Stephen Bradley: Junior doctors can use the new contract to take back some control

The new contract for junior doctors poses many challenges, but it’s possible to use its terms to achieve a safer and fairer NHS

Last year, like many junior doctors, I participated in strike action over changes to the contract in England. A few months later, after achieving my certificate of completion of training (CCT), I was appointed as the guardian of safe working hours (GSWH)—a new role that was born out of the contract negotiations.

After seven months in this post, I’ve come to recognise that the new contract for junior doctors poses many opportunities and challenges, but that it’s possible to use its terms to achieve a safer and fairer NHS.

During last summer’s contract negotiations, it became apparent that the grievances of juniors ran deep, and the extraordinary unity of purpose achieved raised expectations that in the end could not be met.  Consequently, concessions made by the BMA, like the loss of pay scale on changing specialties and extended plain time, have been difficult to swallow. For many, the “flattened” pay structure—with less wage differentiation between junior and senior trainees—feels wrong.

By imposing the contract, the health secretary Jeremy Hunt managed to appear steadfast. However, I suspect that posterity will deem the outcome to have been a victory for the doctors. Hunt was forced to accept a contract that achieved few, if any, of his stated aims and which introduced new protections and rights for trainees.

In the guardian of safe working hours, juniors now have an advocate with clout in every trust who is answerable to them through the junior doctors’ forum. Juniors also have an agreement about the training they should receive in their work schedule and the ability to seek redress for missed training or overtime through exception reports.  These are powerful tools, but they rely on engaged trainees who are prepared to speak up.

This is perhaps made more difficult when morale remains low. Working conditions in acute trusts are often intolerable and staff shortages frequently place junior doctors in frightening situations. A culture that is reluctant to allow trainees to plan a personal life—for example, to be able to book leave to get married—remains widespread.

One criticism made of the new contract was that any protections would simply be flouted. Enforcing the rights established by any contract requires employees to challenge breaches. In their guardian, trainees should find a committed and influential friend who has the power to weigh in on their behalf and call foul when protections are breached. But junior doctors must speak up to allow guardians to champion trainees’ interests.

Another criticism of the new contract I hear frequently is that—by encouraging trainees to clock out on time—it is a threat to professionalism. The NHS currently relies on vast quantities of unpaid overtime and too often training is readily sacrificed to service need. Yet a system that relies on the willingness or ability of fatigued staff to donate extra hours, every day, is not good for patients.

Despite frequent rota gaps, in most cases the dedication of staff has been enough, so far, to protect patients. But we should not be complicit in allowing this “making do” to mask a highly precarious situation. Exception reporting is a way to systematically demonstrate gaps and the threats to patient safety that these represent.

At a conservative guess, I’d say that most acute trust doctors can expect to work at least one extra hour a day. Taken over a 40 hour week, we could say that there are at least 12.5% more labour hours to be performed than there are doctor hours paid for—even before rota gaps are taken into account. Telling doctors to exception report can seem pointless when we know that there are a great deal more doctor hours needed than are rostered. Yet although we all know this, we cannot yet demonstrate how many doctor hours are required to staff the NHS. Exception reports are a way to gather this evidence. With high quality workforce information, we can advocate for improvement.

While increased numbers of doctors and nurses are a long way off, there is a great deal of scope for improved supporting roles. As a junior doctor, a frustratingly small proportion of my time was spent performing tasks relevant to medical training. It’s not hard to see how high quality workforce information, derived from exception reports, could be used to build business cases for expanding other roles. Financial penalties might be the incentive that trusts need to steer them away from the false economy of using doctors as phlebotomists and ward clerks.

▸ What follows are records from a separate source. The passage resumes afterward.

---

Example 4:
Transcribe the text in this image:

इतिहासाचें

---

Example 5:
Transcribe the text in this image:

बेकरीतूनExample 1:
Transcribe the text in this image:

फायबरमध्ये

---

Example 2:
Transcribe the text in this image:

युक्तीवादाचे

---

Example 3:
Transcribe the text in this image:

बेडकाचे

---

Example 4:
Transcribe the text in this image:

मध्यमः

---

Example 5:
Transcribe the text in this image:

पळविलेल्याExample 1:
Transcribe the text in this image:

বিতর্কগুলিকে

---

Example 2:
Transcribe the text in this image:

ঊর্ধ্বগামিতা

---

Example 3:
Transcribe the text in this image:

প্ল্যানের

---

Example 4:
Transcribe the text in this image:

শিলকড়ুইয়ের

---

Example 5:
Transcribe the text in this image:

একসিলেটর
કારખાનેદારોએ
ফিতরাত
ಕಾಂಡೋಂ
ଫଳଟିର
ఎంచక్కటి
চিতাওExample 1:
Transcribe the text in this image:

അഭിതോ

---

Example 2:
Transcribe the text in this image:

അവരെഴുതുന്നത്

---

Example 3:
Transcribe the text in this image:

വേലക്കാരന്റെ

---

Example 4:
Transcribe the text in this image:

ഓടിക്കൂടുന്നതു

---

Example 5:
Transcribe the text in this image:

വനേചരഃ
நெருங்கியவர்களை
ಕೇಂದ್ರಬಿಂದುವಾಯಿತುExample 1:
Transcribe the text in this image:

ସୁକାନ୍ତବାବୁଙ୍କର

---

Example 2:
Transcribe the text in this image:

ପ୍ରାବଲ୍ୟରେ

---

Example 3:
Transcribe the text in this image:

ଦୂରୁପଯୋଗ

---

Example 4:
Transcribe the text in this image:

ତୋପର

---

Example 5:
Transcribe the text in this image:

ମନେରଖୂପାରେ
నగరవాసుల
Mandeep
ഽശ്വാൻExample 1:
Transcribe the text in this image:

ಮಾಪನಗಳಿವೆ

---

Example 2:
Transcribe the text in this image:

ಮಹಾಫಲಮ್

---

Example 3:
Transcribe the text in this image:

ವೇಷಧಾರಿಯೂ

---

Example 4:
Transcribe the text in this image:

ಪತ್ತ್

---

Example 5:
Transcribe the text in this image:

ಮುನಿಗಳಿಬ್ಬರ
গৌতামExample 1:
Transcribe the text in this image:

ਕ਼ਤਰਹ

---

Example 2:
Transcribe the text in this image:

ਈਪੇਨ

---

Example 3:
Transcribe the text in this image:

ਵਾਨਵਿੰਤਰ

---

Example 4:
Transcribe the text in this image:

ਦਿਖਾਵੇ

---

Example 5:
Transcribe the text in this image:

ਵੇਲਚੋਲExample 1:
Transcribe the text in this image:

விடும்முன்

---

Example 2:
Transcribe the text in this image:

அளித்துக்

Consultants and staff grades may feel justifiably wary of a transfer of work out of trainees’ rotas—at least in the short term. Yet this should be the impetus for consultants and staff grades to insist that their own hours and development needs are acknowledged in contract negotiations and to join a profession wide movement to push for adequate staffing.

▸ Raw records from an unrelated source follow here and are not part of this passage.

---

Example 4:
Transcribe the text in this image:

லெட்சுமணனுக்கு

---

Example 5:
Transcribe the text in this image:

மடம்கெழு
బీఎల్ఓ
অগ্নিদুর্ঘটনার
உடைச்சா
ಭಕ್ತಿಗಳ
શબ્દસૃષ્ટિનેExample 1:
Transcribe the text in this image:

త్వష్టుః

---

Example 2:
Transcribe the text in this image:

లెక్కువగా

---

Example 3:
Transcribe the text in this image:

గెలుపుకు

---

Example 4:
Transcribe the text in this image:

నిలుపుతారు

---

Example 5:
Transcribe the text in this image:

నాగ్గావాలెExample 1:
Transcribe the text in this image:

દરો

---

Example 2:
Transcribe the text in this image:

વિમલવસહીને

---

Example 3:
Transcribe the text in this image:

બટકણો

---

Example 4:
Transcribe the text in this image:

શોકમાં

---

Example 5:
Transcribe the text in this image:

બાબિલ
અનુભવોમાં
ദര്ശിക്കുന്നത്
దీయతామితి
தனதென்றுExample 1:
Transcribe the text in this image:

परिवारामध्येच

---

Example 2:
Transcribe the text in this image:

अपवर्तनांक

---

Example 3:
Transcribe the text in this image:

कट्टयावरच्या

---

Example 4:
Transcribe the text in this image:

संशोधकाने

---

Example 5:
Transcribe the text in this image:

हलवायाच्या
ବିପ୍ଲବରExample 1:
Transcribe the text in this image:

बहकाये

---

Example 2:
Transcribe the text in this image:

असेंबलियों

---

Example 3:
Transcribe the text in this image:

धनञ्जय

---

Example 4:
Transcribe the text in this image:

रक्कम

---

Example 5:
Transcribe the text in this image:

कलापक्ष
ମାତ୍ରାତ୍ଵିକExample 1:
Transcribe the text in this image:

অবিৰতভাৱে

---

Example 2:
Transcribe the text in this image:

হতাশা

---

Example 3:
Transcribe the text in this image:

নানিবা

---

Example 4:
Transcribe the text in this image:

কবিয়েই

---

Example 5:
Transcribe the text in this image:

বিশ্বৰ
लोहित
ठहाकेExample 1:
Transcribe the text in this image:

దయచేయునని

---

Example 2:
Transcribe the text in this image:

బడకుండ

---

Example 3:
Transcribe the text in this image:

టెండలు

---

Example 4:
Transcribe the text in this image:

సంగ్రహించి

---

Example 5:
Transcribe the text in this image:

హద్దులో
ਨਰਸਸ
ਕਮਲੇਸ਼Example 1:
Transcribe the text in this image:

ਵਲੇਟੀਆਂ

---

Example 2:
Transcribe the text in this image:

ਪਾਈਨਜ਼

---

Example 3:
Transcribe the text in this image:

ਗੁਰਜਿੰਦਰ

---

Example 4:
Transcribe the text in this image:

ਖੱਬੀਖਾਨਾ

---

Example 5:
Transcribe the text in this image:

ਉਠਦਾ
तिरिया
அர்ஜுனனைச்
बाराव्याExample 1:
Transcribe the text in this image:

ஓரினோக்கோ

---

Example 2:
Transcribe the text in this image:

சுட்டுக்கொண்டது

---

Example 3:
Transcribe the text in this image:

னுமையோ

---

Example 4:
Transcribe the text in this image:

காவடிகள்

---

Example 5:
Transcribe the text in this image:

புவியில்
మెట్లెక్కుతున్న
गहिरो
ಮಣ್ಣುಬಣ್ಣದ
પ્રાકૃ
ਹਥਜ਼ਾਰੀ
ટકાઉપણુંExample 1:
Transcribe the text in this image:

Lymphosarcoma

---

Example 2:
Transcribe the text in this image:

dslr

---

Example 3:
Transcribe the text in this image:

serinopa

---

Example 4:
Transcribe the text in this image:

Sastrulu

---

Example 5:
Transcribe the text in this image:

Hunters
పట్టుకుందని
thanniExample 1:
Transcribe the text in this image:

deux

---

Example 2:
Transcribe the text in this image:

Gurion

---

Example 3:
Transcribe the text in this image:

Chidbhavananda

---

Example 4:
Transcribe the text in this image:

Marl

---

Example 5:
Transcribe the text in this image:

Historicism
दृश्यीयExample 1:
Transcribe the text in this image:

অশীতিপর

The contract has not, at a stroke, remedied the problems faced by junior doctors. But its terms provide tools to fight for a safer health system with appropriate levels of staffing and more tolerable working conditions. My advice to juniors is to join your junior doctors’ forum, get to know your guardian, and exception report. Use the contract to take control.

Stephen Bradley is a GP and clinical research fellow. He was a guardian of safe working hours from November 2016 to June 2017. Twitter @DryBreadnRadio

Competing interests: I have read and understood BMJ policy on declaration of interests and declare the following interests: I was a guardian of safe working hours from November 2016 to June 2017.